(INPUT DATA Opens)
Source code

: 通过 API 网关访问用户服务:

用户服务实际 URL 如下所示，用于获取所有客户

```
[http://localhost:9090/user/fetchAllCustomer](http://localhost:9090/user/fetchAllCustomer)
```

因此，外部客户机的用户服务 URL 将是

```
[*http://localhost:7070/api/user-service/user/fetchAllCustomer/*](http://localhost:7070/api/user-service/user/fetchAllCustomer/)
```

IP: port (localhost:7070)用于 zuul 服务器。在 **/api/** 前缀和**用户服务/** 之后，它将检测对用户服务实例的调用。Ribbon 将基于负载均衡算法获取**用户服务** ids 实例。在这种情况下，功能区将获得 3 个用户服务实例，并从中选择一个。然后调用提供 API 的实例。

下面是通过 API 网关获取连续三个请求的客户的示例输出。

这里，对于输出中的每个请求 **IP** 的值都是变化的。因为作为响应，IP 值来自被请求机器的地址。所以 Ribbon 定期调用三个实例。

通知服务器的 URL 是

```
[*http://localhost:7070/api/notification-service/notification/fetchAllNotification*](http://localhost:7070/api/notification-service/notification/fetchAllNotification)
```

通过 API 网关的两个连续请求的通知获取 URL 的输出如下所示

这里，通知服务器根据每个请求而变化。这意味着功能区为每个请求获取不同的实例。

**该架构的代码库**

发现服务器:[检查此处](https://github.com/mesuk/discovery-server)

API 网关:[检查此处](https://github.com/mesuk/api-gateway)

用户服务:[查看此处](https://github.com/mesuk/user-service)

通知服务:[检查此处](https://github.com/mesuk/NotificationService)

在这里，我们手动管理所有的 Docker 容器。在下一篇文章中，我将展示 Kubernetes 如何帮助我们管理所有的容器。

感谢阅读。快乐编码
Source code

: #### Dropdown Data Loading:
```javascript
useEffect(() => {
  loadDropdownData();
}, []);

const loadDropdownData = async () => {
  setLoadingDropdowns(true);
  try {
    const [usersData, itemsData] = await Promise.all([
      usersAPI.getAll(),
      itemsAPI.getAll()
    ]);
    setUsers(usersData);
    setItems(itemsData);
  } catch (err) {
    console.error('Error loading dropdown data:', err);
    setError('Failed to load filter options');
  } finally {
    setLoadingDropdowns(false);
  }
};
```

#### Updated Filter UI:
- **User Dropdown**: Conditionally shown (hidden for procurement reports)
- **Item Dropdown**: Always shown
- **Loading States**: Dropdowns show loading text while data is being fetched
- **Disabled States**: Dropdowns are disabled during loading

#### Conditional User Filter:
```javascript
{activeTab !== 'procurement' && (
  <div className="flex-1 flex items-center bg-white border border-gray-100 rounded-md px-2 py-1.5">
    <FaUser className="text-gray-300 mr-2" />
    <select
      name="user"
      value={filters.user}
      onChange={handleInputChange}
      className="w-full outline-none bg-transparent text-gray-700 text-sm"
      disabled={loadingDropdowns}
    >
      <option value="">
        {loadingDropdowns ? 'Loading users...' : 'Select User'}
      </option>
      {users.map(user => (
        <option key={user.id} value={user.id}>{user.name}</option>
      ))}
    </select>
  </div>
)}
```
(INPUT DATA Closes)
## YOUR TASK
The lines to copy run from the start of the records above through the line holding "- **Loading States**: Dropdowns"; give them exactly, both ends included, and nothing else.

## COMPLETED TASK
Source code

: 通过 API 网关访问用户服务:

用户服务实际 URL 如下所示，用于获取所有客户

```
[http://localhost:9090/user/fetchAllCustomer](http://localhost:9090/user/fetchAllCustomer)
```

因此，外部客户机的用户服务 URL 将是

```
[*http://localhost:7070/api/user-service/user/fetchAllCustomer/*](http://localhost:7070/api/user-service/user/fetchAllCustomer/)
```

IP: port (localhost:7070)用于 zuul 服务器。在 **/api/** 前缀和**用户服务/** 之后，它将检测对用户服务实例的调用。Ribbon 将基于负载均衡算法获取**用户服务** ids 实例。在这种情况下，功能区将获得 3 个用户服务实例，并从中选择一个。然后调用提供 API 的实例。

下面是通过 API 网关获取连续三个请求的客户的示例输出。

这里，对于输出中的每个请求 **IP** 的值都是变化的。因为作为响应，IP 值来自被请求机器的地址。所以 Ribbon 定期调用三个实例。

通知服务器的 URL 是

```
[*http://localhost:7070/api/notification-service/notification/fetchAllNotification*](http://localhost:7070/api/notification-service/notification/fetchAllNotification)
```

通过 API 网关的两个连续请求的通知获取 URL 的输出如下所示

这里，通知服务器根据每个请求而变化。这意味着功能区为每个请求获取不同的实例。

**该架构的代码库**

发现服务器:[检查此处](https://github.com/mesuk/discovery-server)

API 网关:[检查此处](https://github.com/mesuk/api-gateway)

用户服务:[查看此处](https://github.com/mesuk/user-service)

通知服务:[检查此处](https://github.com/mesuk/NotificationService)

在这里，我们手动管理所有的 Docker 容器。在下一篇文章中，我将展示 Kubernetes 如何帮助我们管理所有的容器。

感谢阅读。快乐编码
Source code

: #### Dropdown Data Loading:
```javascript
useEffect(() => {
  loadDropdownData();
}, []);

const loadDropdownData = async () => {
  setLoadingDropdowns(true);
  try {
    const [usersData, itemsData] = await Promise.all([
      usersAPI.getAll(),
      itemsAPI.getAll()
    ]);
    setUsers(usersData);
    setItems(itemsData);
  } catch (err) {
    console.error('Error loading dropdown data:', err);
    setError('Failed to load filter options');
  } finally {
    setLoadingDropdowns(false);
  }
};
```

#### Updated Filter UI:
- **User Dropdown**: Conditionally shown (hidden for procurement reports)
- **Item Dropdown**: Always shown
- **Loading States**: Dropdowns show loading text while data is being fetched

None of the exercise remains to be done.